Rispetto a oramai molti anni fa, la scaletta della domenica del Palio ha perso i due colpi di mortaio al mattino e lo spettacolo pirotecnico serale, che chiudeva la festa; in compenso, però, oltre al corteo dell’araldo, la mattinata domenicale ha aggiunto in ultimo il rituale della investitura del maestro di campo, che fino al termine del Palio prende simbolicamente in mano le redini della città, poi nel pomeriggio gli appuntamenti clou: alle 16.30 l’ingresso in piazza dei cortei storici di Gubbio e di Sansepolcro, il cerimoniale preliminare, la benedizione degli armati, la tenzone, la proclamazione del vincitore e infine l’atto più suggestivo, costituito dalla sfilata dei cortei storici per le strade del Borgo quando la domenica volge all’imbrunire.
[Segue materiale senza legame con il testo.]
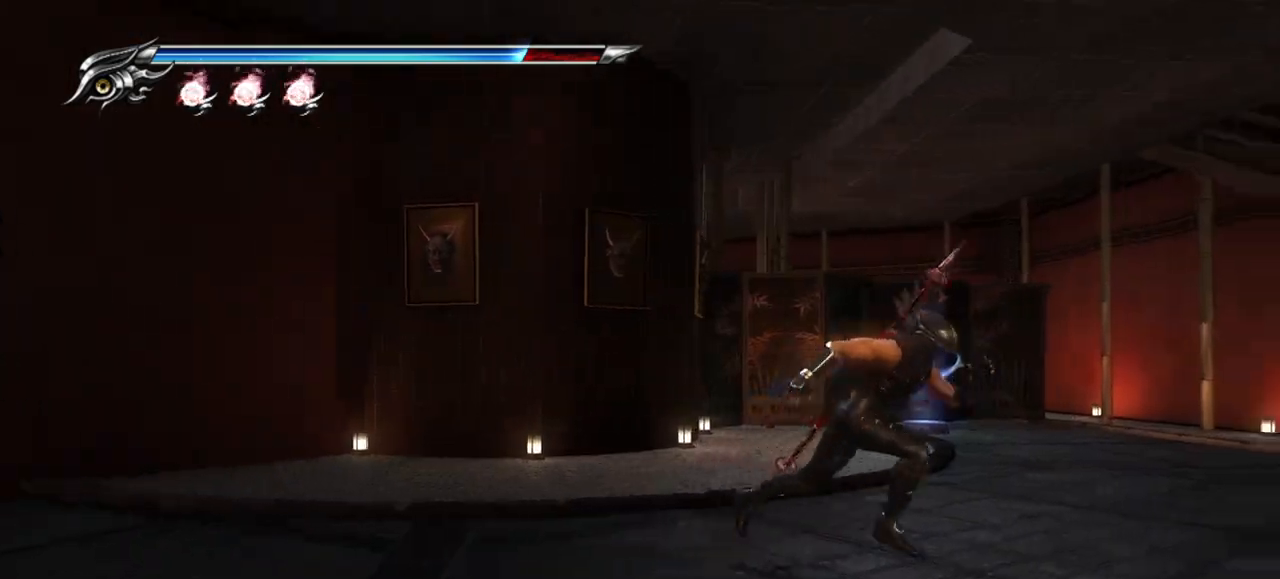
{"buttons": [], "left_stick": "right", "right_stick": "left", "events": [[133, "right_stick", "right"], [333, "left_stick", "right"], [350, "right_stick", "left"]]}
In occasione della sfilata, si formano due autentiche ali di folla, perché a Sansepolcro è uno spettacolo che nessuno vuole perdersi.
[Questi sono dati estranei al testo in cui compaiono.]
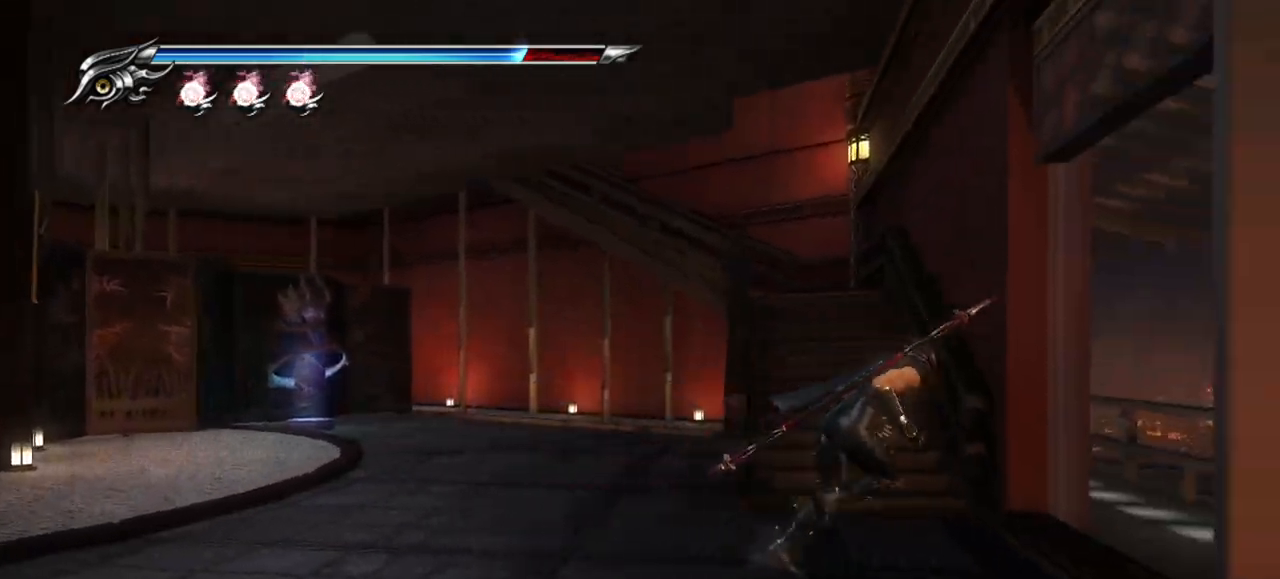
{"buttons": ["CROSS"], "left_stick": "up", "right_stick": "center", "events": [[33, "left_stick", "up"], [133, "left_stick", "up-left"], [250, "right_stick", "center"], [317, "L1", "down"], [383, "left_stick", "up"], [450, "CROSS", "down"], [483, "L1", "up"]]}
Ma nel corso degli anni, anche il corteo del Palio ha subito modifiche in chiave migliorativa per un semplice motivo: gli studi e le ricerche più approfondite che sono tuttora condotti da storici e appassionati locali hanno creato la necessità di un sempre maggiore rigore dal punto di vista filologico, il che consente oggi di ammirare un corteo all’altezza della situazione, così come l’ordine degli ingressi in piazza prima del Palio e la cura di determinati dettagli, vedi ad esempio le stupende acconciature delle madonne, che a loro volta sfilano tenendo posizioni rispettose della prospettiva pierfrancescana. Questa rivisitazione ha segnato una crescita notevole dell’evento dal punto di vista qualitativo, portando all’attenzione nazionale la Società Balestrieri di Sansepolcro proprio per il grande e incessante lavoro a monte che sta dietro il Palio. Chissà se tutto ciò avrebbe ispirato un’altra poesia al grande poeta Salvatore Quasimodo, che nel 1965 – con il Premio Nobel già in tasca da qualche anno – rimase affascinato dalla sfida fra i balestrieri di Gubbio e di Sansepolcro in piazza Torre di Berta. Era venuto in visita al Borgo e dedicò alla Società Balestrieri questa lirica intitolata “Balestrieri toscani”, che chiude il nostro speciale dedicato alla storia del Palio della Balestra.
Vestiti di broccati vivaci i balestrieri
nella piazza della città toscana,
senza tamburi vittoriosi,
tentano la sorte di colpire un centro
con una freccia medievale. I ragazzi
tendono con forza la corda della balestra
e lanciano le armi con ansia di amanti.
Rapidi ripetono il sortilegio.
Ero con te, amore, i colpi
sul bersaglio, nello stacco
della luce meridiana, la noia
dell’attesa per quei servi dell’antica
guerra, ci dissero che l’uomo non muore,
è un soldato d’amore della vittoria continua.